Cramer's V is one good statistic that tells you how strong the relationship is in on number. It varies from 0 to 1, with 0 being no relationship (this would reflect no shift in percentage as you look across a row) and 1 being a perfect relationship (reflecting a 100 percentage point shift across a row). Micro Case produces other statistics, but I would suggest that you rely on Cramer's V for summarizing the strength of any relationship you find.

To see whether the relationship is statistically significant, we generally use the chi square statistic. It tells us the chance that we would find such a relationship in a sample of the size we had when no relationship exists in the population. In social science, we conventionally agree that we insist that before we reject the null hypothesis (that no relationship exists, if you remember), the chance that we could find this relationship when no relationship exists must be no more than 0.05, or 5%. This is often called the 5% significance level and it is usually simply called "p. " So we insist that p be equal to or less than 0.05.

We will learn to hand calculate chi squares for simple tables and how to interpret them. But for your reports, you can use the chi square and significance level that Micro Case produces for you at the touch of a key. For example, if the significance level of the chi square for the table between ethnicity and party id here in Aiken County is p = 0.0023, we would then reject the null hypothesis that no relationship exists because p < 0.05. If we have a really strong relationship with a fairly large sample, often Micro Case will report a p of 0.000. This does not mean that a zero chance exists that no relationship exists in the general population. Rather, it means that the chance of no relationship is extremely low--we would have to go out several decimal points further to find a number.

B. Ordinal

1. Statistics used to describe

a. Central Tendency

To see what the center of these data are like, we can still use a mode or we can look at the median. This is the value of the case in the middle after we have arranged the data from the one with the least amount of whatever we were measuring to the greatest amount. for example, if we have a five point Likert scale from strongly agree to strongly disagree, then we could say that the mode was agree if more people said agree than any other answer. The median might be agree or even another answer, depending on how the answers were distributed.

b. Dispersion or variability

Again, we can use frequency or percentage distributions, but we can also have range, which is the lowest to the highest answer or value.

So in our Likert scale, the range might be from strongly disagree to strongly agree, but it also might be from strongly disagree to agree if no one chose the strongly agree answer.

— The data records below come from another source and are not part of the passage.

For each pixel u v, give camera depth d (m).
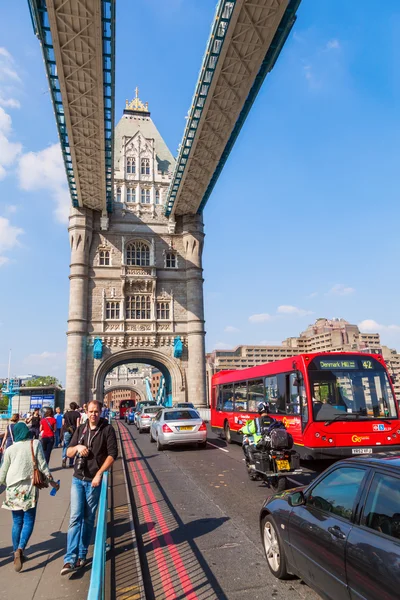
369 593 3.31
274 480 9.96
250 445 11.30
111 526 7.70
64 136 36.34
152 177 51.22
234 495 9.73
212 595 4.97
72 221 46.22
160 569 5.77
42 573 5.66
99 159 37.94
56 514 8.45
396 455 4.15
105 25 26.03
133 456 16.72
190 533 7.16
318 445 11.23
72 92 30.72
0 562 6.08
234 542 6.65
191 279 48.44
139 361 48.72
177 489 10.53
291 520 4.86
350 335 184.00
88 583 5.33
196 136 36.09
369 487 3.87
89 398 42.97
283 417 13.30
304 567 4.53
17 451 6.11
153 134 56.06
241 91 31.27
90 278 46.06
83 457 5.88
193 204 48.22
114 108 32.78
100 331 44.78
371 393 11.98
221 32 26.78
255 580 5.32
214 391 23.50
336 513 4.18
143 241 48.91
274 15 25.11
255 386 16.52
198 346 46.44
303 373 12.03
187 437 17.64
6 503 5.96
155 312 47.00
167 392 51.00
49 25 25.30
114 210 48.78
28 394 40.16
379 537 3.43
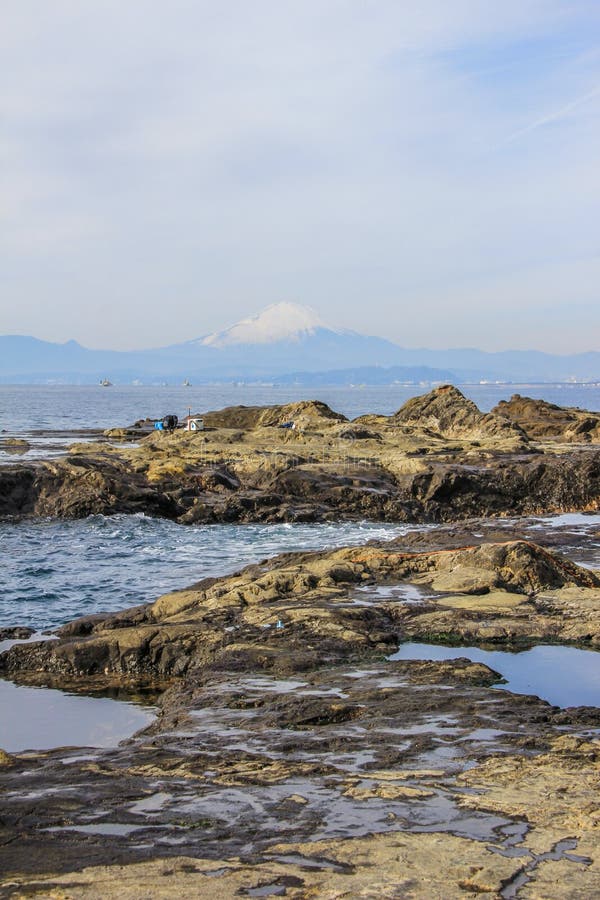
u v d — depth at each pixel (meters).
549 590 17.20
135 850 6.35
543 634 14.65
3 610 19.98
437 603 16.39
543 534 27.48
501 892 5.59
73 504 34.78
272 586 17.48
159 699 12.95
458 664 12.73
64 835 6.69
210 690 12.01
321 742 9.38
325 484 37.31
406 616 15.63
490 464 40.44
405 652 13.86
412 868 5.95
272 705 11.09
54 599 21.14
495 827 6.73
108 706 12.91
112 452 44.97
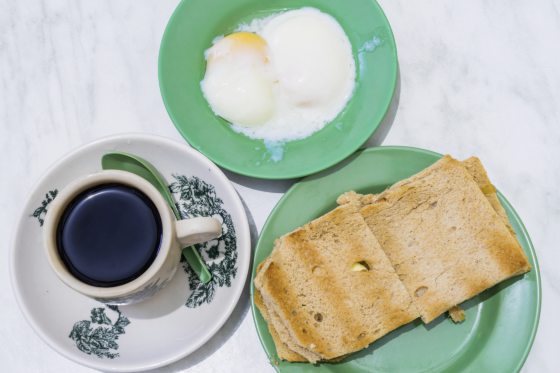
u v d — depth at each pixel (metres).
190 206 0.49
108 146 0.47
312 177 0.50
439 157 0.50
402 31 0.54
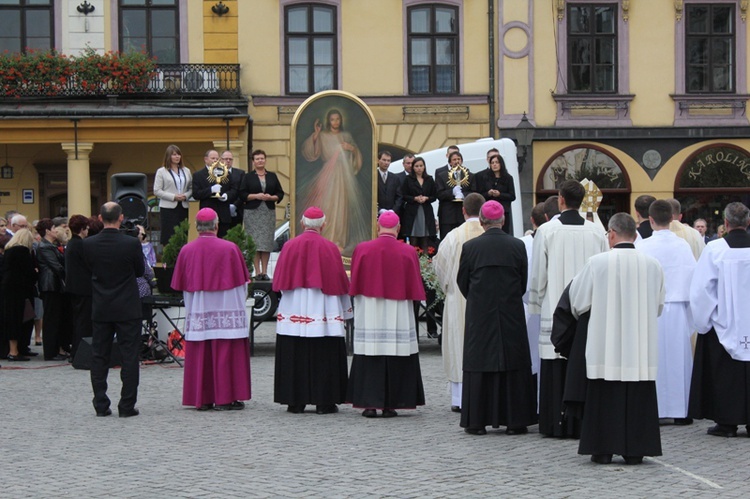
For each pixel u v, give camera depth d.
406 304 13.71
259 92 34.28
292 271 13.81
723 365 12.16
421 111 34.72
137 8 33.84
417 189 20.89
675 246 13.16
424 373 17.58
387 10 34.66
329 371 13.88
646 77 35.34
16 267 19.11
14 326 19.14
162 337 19.41
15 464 10.60
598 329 10.36
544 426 11.99
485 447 11.44
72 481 9.80
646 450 10.35
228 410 14.09
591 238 12.07
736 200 35.44
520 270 12.24
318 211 13.99
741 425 12.90
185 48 34.00
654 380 10.40
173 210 19.77
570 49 35.19
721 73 35.62
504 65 34.88
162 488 9.46
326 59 34.62
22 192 33.91
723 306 12.14
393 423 13.12
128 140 31.62
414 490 9.31
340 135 20.38
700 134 35.22
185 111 31.33
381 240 13.65
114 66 32.53
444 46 34.97
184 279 14.01
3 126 31.12
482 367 12.11
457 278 12.44
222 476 9.95
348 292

If we were measuring letter grades on a test, the range might be from B+ to D-, if no A's or F's were made.

2. Statistics used to explain relationships

We can do a crosstabulation, though sometimes we need to combine or collapse groups so that we do not have too many rows to interpret or so that we have enough cases in each column to improve statistical significance.

Here is another informal rule that we can also use when we have ordinal data. If we have more than 7 values, like we did in our survey question about family income (where we had 10 values for family income), we can pretend that the measurements are ratio level and use the statistics for ratio levels of measurement (see below).

C. Ratio

1. Statistics used to describe

a. Central Tendency

In addition to mode and median, we can now add the mean (which people typically just call the average, though mode and median are also kinds of averages). The mean is just the arithmetic average.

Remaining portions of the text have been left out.